1/13 - Verplanck, HRM 40.5: The eagles are back! And how do I know? I have been noticing large white splatters on our paved driveway and absent mindedly wondered who came and dropped white paint while we were at work. The culprit may have been discovered. Sunday my sister saw an immature sitting in the very tall tulip tree, on a branch that reaches out over our driveway. This time it left a white splat calling card on the roof of my car - I assume this means good luck! Over the five winters that we have been in this house we have had many sightings of eagles perched in the surrounding trees. Because we sit high above the river on the site of Revolutionary Fort Lafayette, the birds have great views up, down, and across the river.
- Pat Korn

1/13 - Verplanck, HRM 40.5: It was an inauspicious start to our public bald eagle program. Fifty-three of us stood around at George's Island - fifty people with expectant looks; three naturalists with anxious looks.

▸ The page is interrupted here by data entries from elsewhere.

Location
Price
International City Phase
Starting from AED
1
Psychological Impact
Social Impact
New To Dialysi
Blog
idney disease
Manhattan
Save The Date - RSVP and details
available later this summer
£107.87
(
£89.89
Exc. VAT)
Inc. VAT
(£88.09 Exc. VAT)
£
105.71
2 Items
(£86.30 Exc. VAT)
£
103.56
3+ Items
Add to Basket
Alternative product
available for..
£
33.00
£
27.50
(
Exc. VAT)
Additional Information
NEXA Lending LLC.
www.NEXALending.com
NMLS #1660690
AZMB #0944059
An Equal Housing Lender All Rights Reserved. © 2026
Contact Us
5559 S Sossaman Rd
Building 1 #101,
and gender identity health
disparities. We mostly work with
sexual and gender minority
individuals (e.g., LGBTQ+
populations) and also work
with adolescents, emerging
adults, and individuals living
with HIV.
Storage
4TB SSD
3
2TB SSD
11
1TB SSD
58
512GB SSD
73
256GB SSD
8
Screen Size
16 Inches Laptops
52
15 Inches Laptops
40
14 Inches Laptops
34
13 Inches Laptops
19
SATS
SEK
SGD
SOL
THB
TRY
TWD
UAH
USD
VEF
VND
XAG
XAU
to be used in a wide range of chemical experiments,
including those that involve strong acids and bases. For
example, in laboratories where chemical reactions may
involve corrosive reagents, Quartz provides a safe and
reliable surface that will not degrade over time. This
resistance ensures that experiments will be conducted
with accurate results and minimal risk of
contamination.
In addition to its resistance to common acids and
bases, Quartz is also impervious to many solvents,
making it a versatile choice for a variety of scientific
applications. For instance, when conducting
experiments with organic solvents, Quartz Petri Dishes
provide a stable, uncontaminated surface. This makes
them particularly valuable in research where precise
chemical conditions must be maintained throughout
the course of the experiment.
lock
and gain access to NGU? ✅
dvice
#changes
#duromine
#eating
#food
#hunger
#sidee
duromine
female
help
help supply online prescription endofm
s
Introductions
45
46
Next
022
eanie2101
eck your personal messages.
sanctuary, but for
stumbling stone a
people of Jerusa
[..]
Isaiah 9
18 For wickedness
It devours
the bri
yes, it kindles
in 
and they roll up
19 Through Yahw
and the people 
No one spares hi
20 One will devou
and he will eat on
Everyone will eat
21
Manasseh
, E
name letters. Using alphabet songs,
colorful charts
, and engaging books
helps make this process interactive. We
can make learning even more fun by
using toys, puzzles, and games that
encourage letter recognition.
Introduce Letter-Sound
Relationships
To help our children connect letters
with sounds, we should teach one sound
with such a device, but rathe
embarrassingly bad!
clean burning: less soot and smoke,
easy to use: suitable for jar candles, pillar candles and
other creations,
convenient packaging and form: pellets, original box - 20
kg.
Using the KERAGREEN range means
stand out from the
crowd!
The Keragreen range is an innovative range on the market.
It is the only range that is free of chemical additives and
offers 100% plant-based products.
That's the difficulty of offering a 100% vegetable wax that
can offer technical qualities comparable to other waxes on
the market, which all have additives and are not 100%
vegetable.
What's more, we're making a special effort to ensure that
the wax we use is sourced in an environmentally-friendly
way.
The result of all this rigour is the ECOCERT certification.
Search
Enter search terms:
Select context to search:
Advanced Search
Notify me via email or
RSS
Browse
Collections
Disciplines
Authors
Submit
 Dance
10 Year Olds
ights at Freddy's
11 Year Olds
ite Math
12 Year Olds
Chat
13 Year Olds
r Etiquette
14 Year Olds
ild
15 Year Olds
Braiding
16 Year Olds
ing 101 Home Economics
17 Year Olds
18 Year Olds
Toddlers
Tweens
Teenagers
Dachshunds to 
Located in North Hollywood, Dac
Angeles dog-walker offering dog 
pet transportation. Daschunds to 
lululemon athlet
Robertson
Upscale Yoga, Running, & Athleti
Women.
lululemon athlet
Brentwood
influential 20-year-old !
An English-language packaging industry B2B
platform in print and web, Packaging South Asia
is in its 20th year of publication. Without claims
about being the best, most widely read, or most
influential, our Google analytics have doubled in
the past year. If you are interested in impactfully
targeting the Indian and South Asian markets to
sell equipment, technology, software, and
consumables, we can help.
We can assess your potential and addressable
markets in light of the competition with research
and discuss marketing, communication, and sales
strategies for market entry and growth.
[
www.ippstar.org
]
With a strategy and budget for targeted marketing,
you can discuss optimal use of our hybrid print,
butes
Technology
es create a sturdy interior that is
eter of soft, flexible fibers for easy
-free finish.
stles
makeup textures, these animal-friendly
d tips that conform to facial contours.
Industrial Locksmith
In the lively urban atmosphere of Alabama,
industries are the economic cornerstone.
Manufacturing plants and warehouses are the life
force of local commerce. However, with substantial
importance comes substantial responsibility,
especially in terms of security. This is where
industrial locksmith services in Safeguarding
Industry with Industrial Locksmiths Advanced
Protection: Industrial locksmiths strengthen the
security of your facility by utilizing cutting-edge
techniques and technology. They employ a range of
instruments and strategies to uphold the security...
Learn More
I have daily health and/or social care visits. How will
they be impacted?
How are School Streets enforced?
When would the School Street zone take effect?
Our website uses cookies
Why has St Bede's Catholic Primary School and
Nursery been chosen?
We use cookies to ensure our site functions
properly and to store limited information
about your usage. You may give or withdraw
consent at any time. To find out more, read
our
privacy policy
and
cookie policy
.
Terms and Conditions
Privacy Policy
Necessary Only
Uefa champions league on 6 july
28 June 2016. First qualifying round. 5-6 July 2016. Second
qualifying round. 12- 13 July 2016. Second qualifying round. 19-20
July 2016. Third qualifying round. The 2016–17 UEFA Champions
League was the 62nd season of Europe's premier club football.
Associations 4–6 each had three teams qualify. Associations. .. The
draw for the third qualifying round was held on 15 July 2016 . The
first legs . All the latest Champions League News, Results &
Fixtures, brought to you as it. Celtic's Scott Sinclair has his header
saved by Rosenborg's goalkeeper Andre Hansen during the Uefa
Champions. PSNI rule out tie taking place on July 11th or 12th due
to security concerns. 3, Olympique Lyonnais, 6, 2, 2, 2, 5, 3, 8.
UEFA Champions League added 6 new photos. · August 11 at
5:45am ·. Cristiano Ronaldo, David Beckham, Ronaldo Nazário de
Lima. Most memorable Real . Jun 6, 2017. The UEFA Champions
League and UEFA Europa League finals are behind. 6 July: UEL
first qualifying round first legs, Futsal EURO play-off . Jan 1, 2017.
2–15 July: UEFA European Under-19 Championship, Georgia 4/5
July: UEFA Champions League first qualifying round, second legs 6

There was not an eagle in sight. We all caravanned a mile north to Verplanck and that made all the difference. A hundred common mergansers took flight from inside Green's Cove, launching into their bullet-like profile as they sped away out to the river. All this because an immature bald eagle was looping around the cove. Within minutes we had eagle flybys, several heading upriver to a join a "kettle" of eagles circling over Indian Point. We counted 8-10 and likely missed that many more. Feeding time. Across the river in the shadow of the Stony Point Light, we counted another 8-10 eagles as they soared, interacted, and faded in and out behind the treeline. What began as bird-less event had blossomed into a memorable time for all.
- Tom Lake, Christopher Letts, Andra Sramek

1/14 - Newcomb, HRM 302: The snow storm left us with just over 4" of fluff, bringing us back up to 15" on the ground. Everything is white once more. A cloud of common redpolls, 20-30 of them, descended upon my window feeder, all vying for the two feeding ports. Apparently they were oblivious to the multiple bird feeders just around the corner, or maybe the three red squirrels were too intimidating. As quickly as they appeared, though, they vanished - one moment it was a swarm, the next, not a bird to be seen anywhere. I wondered if a sharp-shinned or Cooper's hawk flew by.
- Ellen Rathbone

1/14 - Sandy Hook, NJ: Gulls here sometimes "tend" diving birds. They hang around while the divers - ducks or cormorants - bring up an edible. Then they freeload. Today a black-backed gull and a double-crested cormorant got in a tug of war over a fairly large fish that the cormorant worked for, but the gull wanted. There was much flapping and yanking with no obvious winner
- Dery Bennett

1/14 - Navesink River, NJ: The Oceanic Bridge is a low slung span across the Navesink between Middletown and Rumson and a favorite roosting place for winter starlings. It's best to start watching about half an hour before dark. They gather on the bridge railings and then drop down under the bridge to settle on the girders. Here they whistle, squeak, and squawk, as if to exchange news and reassure each other that they are safe from the peregrine falcon that often perches on a light standard above them.